··· DATASET EXCERPTS

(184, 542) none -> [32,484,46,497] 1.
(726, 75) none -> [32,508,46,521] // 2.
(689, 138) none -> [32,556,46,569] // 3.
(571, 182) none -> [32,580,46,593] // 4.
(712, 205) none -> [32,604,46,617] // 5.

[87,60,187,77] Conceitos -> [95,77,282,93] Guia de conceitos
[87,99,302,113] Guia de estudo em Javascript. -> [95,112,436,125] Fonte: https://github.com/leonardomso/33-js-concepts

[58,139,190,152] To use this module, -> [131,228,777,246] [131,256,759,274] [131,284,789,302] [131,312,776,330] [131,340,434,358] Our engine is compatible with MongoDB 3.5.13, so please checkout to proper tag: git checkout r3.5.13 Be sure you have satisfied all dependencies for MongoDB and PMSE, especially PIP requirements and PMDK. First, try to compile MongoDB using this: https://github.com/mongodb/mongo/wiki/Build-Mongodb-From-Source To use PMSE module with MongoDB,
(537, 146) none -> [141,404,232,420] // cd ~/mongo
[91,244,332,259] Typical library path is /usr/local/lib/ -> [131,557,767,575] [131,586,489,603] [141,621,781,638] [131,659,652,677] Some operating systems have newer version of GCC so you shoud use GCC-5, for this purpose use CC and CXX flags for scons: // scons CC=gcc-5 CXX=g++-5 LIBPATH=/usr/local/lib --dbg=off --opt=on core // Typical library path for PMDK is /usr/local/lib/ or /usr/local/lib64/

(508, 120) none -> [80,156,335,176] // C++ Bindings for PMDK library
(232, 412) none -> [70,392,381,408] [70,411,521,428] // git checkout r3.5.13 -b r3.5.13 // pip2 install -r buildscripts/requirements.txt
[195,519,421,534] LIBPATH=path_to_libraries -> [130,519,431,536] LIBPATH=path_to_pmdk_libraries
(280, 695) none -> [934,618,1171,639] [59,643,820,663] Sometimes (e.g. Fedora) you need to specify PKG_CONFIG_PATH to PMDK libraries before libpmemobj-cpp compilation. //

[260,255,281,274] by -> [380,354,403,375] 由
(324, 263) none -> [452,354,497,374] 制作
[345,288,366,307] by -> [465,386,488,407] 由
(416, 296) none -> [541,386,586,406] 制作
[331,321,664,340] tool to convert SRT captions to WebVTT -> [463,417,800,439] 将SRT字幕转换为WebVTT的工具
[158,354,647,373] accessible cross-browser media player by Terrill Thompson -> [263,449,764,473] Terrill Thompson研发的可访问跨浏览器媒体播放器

······

→ **EXERCISE AIM**:
After locating the line with "(537, 146) none" above, return that line and every later line through the one with "(416, 296) none -> [541,386,586,406] 制作", word for word and with nothing else.

→ **COMPLETED TASK**:
(537, 146) none -> [141,404,232,420] // cd ~/mongo
[91,244,332,259] Typical library path is /usr/local/lib/ -> [131,557,767,575] [131,586,489,603] [141,621,781,638] [131,659,652,677] Some operating systems have newer version of GCC so you shoud use GCC-5, for this purpose use CC and CXX flags for scons: // scons CC=gcc-5 CXX=g++-5 LIBPATH=/usr/local/lib --dbg=off --opt=on core // Typical library path for PMDK is /usr/local/lib/ or /usr/local/lib64/

(508, 120) none -> [80,156,335,176] // C++ Bindings for PMDK library
(232, 412) none -> [70,392,381,408] [70,411,521,428] // git checkout r3.5.13 -b r3.5.13 // pip2 install -r buildscripts/requirements.txt
[195,519,421,534] LIBPATH=path_to_libraries -> [130,519,431,536] LIBPATH=path_to_pmdk_libraries
(280, 695) none -> [934,618,1171,639] [59,643,820,663] Sometimes (e.g. Fedora) you need to specify PKG_CONFIG_PATH to PMDK libraries before libpmemobj-cpp compilation. //

[260,255,281,274] by -> [380,354,403,375] 由
(324, 263) none -> [452,354,497,374] 制作
[345,288,366,307] by -> [465,386,488,407] 由
(416, 296) none -> [541,386,586,406] 制作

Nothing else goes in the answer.